Dissecting the molecular factors that underlie the array size dependent centromere performance

Abstract

Centromeres are specialized regions of chromosomes essential for accurate chromosome segregation. In humans, centromeres comprise of chromosome-specific alpha-satellite (α-satellite) DNA repeats which can span kilobases to megabases in size. Telomere-to-telomere (T2T)-assembled genomes from hundreds of individuals show that human centromere sizes are highly variable; and large differences exist between centromeres of homologous chromosomes. I hypothesize that centromere array size is a genetic contributor to aneuploidy. In this study, I investigate the impact of centromeric array size on centromere function and the associated molecular factors. Variable centromere array sizes can be distinguished on homologous chromosomes using quantitative FISH and microscopy. Cell biological assessments show that out of a homologous pair, the chromosome harboring the smaller centromere is biased to mis segregate, when the spindle checkpoint is turned off. The centromere specific histone H3 variant (CENP-A), kinetochore complex proteins, and inner centromere proteins did not scale with the centromere array size differences. My findings suggest that the assembly and maturation of kinetochore subunits is independent of array size. I also inspected how centromere array size affects sister chromatid cohesion under prolonged mitosis.
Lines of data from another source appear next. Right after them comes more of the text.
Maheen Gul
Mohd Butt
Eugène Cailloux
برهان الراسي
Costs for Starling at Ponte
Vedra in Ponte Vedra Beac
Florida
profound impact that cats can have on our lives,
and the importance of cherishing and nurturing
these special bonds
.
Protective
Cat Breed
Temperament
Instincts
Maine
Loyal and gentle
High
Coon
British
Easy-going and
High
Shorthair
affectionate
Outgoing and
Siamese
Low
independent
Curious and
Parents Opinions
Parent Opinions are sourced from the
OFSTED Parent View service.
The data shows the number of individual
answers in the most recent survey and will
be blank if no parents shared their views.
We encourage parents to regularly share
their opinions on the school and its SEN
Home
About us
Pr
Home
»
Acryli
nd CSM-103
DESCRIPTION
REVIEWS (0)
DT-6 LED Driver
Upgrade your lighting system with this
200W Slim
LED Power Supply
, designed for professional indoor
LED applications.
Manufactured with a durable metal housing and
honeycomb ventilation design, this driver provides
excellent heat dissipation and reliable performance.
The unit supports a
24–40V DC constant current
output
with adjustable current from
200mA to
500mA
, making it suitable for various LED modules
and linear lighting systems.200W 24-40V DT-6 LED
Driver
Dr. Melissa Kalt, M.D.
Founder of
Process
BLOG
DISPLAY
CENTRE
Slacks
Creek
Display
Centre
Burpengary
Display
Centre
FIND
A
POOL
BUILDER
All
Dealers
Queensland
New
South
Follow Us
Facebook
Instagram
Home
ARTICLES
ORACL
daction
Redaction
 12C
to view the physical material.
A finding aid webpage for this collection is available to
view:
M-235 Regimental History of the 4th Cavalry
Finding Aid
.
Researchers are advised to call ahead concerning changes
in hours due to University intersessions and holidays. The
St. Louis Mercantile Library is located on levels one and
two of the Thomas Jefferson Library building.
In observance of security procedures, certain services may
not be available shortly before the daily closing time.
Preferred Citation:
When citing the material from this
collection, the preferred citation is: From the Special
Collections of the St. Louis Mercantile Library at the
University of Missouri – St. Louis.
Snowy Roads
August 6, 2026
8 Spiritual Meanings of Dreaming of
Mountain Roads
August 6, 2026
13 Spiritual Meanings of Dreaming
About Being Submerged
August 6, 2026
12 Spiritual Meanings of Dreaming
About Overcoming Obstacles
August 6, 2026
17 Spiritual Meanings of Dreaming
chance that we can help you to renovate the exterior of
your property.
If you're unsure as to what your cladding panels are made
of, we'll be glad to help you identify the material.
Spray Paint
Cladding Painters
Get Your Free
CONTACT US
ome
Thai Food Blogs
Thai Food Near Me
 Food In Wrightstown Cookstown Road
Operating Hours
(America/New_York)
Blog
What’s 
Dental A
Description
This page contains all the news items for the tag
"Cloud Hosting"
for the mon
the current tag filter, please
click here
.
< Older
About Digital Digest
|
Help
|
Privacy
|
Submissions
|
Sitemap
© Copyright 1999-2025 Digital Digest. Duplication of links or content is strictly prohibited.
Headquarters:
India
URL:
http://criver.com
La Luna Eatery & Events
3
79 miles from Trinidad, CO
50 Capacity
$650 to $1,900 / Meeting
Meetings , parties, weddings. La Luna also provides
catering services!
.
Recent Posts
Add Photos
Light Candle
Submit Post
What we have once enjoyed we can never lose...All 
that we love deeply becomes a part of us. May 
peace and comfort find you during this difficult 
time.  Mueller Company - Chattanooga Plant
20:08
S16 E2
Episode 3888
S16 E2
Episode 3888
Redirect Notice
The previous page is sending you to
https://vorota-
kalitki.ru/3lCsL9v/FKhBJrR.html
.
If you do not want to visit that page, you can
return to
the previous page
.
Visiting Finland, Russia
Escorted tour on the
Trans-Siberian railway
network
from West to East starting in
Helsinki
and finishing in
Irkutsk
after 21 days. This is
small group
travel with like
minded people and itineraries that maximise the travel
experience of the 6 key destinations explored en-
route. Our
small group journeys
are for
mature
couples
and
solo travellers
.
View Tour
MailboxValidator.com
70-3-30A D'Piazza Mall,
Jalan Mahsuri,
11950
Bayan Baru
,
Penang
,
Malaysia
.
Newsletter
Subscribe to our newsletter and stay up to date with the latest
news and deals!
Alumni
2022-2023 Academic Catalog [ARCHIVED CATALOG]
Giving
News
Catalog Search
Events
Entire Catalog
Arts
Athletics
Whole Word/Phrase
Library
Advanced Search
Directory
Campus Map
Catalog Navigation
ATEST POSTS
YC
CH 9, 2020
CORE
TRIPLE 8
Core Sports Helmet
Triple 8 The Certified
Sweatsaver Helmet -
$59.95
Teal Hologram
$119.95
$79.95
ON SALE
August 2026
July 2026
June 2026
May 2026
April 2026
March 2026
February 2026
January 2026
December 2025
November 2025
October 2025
I found that out of a homologous pair, the smaller centromere is more prone to cohesion loss compared to its larger counterpart, a difference that can be abrogated by depleting cells of shugoshin protein, suggesting the role of the cohesin complex in mediating size-dependent cohesion differences at centromeres. I further developed tools to track the dynamics of centromere 7 in live cells, to validate findings from fixed cell FISH assays. Altogether, I present a molecular analysis of functional differences at homologous centromeres exhibiting array size variation.